Heatly trained twice a day at the Newmarket Pool in Auckland, which accommodated 5000 spectators in its open-air arena. The official report of the Games recalls the divers ‘trained from six to eight hours daily, undeterred by sunburn, cracked lips and peeling noses.’ However, in his report to the Scottish National Sports Federation, the forerunner to Commonwealth Games Scotland, Heatly noted the depth of the pool designated to diving didn’t quite reach international standards. ‘Consequently’, he wrote, ‘in executing certain dives, the point of entry into the water is made at places where the depth is below the limits of safety.’ Regardless, Heatly’s diving from the highboard, against his main rival George Athans of Canada, was imperious and he comfortably won the gold medal with a combined score of 156.07. In the 3m Springboard the tables were turned as Heatly flunked his final dive to enable the Canadian victory by 0.41 points, the smallest of margins.

The hosts New Zealand had entered five divers in to the men and women’s competitions ‘all capable of executing dives of the standard required for international competition’. Heatly lamented the state of Scottish diving which at this time persisted with the concept of ‘Graceful Diving’, unfashionable internationally, and concluded: ‘Until such time as these events are erased from the list of Scottish Championships, Diving in Scotland will continue to remain in its primitive state.’

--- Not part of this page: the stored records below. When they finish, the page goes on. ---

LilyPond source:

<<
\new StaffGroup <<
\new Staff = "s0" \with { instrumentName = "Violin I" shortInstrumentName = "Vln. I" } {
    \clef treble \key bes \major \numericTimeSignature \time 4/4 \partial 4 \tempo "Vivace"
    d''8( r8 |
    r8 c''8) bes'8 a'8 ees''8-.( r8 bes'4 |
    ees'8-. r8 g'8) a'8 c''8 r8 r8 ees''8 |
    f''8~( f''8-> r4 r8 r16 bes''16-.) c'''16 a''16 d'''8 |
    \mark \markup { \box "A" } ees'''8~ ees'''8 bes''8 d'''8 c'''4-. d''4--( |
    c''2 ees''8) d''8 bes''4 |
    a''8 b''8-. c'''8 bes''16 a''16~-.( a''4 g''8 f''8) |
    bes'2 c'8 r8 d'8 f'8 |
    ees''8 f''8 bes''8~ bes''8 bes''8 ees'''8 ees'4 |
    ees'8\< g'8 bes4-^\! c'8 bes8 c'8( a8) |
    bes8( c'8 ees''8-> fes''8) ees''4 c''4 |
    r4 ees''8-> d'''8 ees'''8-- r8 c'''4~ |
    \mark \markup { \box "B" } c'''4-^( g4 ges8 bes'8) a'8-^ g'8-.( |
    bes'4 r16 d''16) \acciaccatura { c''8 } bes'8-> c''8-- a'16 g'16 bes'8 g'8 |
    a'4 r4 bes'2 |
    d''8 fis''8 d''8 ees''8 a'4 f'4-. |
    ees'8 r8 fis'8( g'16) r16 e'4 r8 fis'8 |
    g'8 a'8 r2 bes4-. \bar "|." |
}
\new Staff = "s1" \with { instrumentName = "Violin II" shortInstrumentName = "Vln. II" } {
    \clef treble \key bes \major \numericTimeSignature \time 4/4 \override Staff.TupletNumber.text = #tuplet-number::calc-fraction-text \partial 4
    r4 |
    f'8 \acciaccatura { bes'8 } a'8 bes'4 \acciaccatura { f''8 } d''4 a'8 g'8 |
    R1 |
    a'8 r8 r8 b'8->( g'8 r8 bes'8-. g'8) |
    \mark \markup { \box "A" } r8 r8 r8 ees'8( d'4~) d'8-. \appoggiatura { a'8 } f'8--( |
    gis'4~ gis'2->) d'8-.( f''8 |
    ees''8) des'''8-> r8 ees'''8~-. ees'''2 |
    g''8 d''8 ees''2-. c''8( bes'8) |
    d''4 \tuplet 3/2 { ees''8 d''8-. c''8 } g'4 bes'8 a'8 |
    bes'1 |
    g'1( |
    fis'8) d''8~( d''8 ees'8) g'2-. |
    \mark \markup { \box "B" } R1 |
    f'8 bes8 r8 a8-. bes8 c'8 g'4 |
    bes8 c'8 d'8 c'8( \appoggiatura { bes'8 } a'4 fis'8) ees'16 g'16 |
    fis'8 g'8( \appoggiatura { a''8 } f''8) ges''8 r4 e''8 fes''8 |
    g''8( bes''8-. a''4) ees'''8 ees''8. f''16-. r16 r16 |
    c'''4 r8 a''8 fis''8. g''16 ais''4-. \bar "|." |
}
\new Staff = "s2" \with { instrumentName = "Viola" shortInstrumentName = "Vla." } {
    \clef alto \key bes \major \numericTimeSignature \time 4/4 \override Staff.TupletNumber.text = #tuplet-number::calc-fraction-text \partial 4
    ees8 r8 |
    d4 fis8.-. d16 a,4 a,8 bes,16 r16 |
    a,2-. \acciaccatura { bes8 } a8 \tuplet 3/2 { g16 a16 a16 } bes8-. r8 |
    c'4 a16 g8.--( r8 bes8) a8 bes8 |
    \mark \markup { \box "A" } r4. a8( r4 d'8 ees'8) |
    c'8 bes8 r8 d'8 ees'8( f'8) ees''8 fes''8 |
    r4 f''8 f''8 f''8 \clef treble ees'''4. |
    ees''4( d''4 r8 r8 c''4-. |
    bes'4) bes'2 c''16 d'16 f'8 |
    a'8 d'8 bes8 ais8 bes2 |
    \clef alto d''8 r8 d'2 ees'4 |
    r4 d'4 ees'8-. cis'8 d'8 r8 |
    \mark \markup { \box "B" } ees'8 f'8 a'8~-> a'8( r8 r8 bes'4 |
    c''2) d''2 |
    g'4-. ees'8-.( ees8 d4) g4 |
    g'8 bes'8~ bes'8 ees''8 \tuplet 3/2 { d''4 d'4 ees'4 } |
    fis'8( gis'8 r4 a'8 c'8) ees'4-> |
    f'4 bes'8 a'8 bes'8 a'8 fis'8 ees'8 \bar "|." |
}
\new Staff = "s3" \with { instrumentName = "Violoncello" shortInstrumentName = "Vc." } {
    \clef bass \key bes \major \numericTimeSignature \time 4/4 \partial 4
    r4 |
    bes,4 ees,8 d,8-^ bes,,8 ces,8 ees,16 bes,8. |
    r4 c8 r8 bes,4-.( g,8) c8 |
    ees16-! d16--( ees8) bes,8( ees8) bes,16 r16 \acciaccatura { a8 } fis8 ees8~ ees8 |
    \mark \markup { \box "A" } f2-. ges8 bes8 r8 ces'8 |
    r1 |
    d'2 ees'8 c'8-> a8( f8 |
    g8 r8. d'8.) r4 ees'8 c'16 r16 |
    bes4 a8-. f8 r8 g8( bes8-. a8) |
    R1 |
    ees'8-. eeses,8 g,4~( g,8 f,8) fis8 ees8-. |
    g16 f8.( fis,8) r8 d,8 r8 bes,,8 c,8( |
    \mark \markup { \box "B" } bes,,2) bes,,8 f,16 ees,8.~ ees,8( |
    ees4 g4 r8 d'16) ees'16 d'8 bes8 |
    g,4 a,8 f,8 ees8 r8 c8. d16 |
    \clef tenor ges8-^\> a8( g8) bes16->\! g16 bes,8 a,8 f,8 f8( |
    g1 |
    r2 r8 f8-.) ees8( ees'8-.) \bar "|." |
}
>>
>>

Sir Peter did more than anyone to modernise Diving in Scotland, going on to compete in two further Commonwealth Games as well as the 1952 Helsinki Olympics. He subsequently became Team Manager in the 1960s and was integral to the delivery of the first Commonwealth Games held in Scotland in 1970, employing his knowledge of pool engineering to assist the design of the Edinburgh Commonwealth Pool. The pinnacle of his administrative career in sport came as Chairman of the Commonwealth Games Federation between 1982 to 1990. In his albums, scrapbooks and assorted collection of official Team Scotland blazers, ties and ephemera, Heatly has left a remarkable archival legacy of Scotland’s participation in the Games. The family heritage in aquatic competition was passed on to his grandson, James Heatly, who dived for Scotland in the 2014 and 2018 Games. James’s bronze in the 1m Springboard in Gold Coast was Scotland’s first Diving medal since his grandfather 60 years previously.